No Industry 4.0 without RFID and Sensors
Cost reductions resulting from transparent supply chains, workpiece-controlled production lines or preventive maintenance measures would not be possible without the interaction of identification methods, sensors, software, and secure data storage concepts. Fraunhofer IPMS will demonstrate a system made up of various wireless RFID sensors, specially-developed RFID OPC UA middleware and a tamper-proof data storage concept based on blockchain technology at this year's Hannover Messe.
Visitors to the world's largest trade show for industrial technology can view the Fraunhofer IPMS system demonstration at the OPC Foundation booth from 23-27 April.
In addition to RFID Auto-ID technology, sensors play a key role in the Industry 4.0 world. Real objects must be clearly identifiable for correlation in the virtual world and sensors must be able to monitor various conditions affecting them. Researchers at Fraunhofer IPMS have combined both, thereby linking the two technologies of automatic object identification and wireless acquisition of temperature, inclination, humidity and other sensor-provide data.
RFID systems often bound to manufacturer
Because some RFID technology currently found in today's industrial processes are often manufacturer-bound, hardware alone cannot solve the problem.
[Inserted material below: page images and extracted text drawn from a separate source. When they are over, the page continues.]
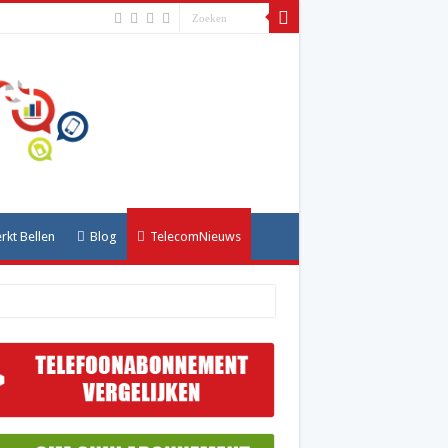
kt Bellen
Blog
TelecomNieuws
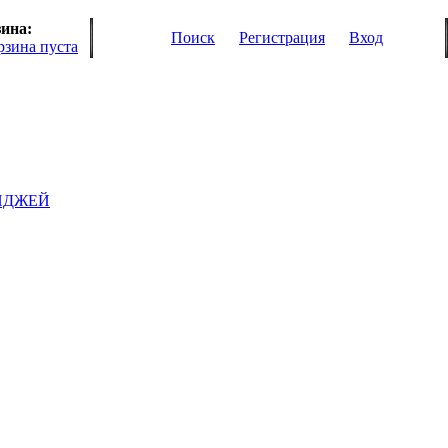
ина:
Поиск
Регистрация
Вход
рзина пуста
ИДЖЕЙ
Fraunhofer IPMS Head of Wireless Microsystems Frank Deicke explains, “Companies with RFID technologies already integrated in their processes repeatedly face limitations due to being tied to specific manufacturers.
Some components are unable to assimilate over diverse frequencies and manufacturers and therefore cannot be connected to the superordinate control system or cloud services without investing strong integration efforts.” RFID middleware based on the OPC UA – Auto-ID companion specification provides a solution for simplified system integration.
According to Dr. Deicke, RFID sensor system applications are typically found in areas relying on wireless measured value acquisition and data transfer. Such areas of application can include monitoring the temperature of goods moving along the logistics chain, the mechanical conditions placed on rotating components of machine tools, or the moisture and temperature levels in hard-to-reach or harsh environments.
Blockchain as data storage concept
Global business and industry demands today exceed simply collecting and processing data. Modern production processes involve numerous manufacturers, logistics companies and other participants. Often, data from manufacturing and delivery processes needs to be shared among partners across the entire supply chain. Blockchain technology offers a transparent and tamper-proof approach currently under research.
Visitors to the Hannover Messe can view both blockchain technology demonstrated through a production process, as well as various RFID sensors and the OPC UA RFID middleware ROAD server at Booth A11 in Hall 9.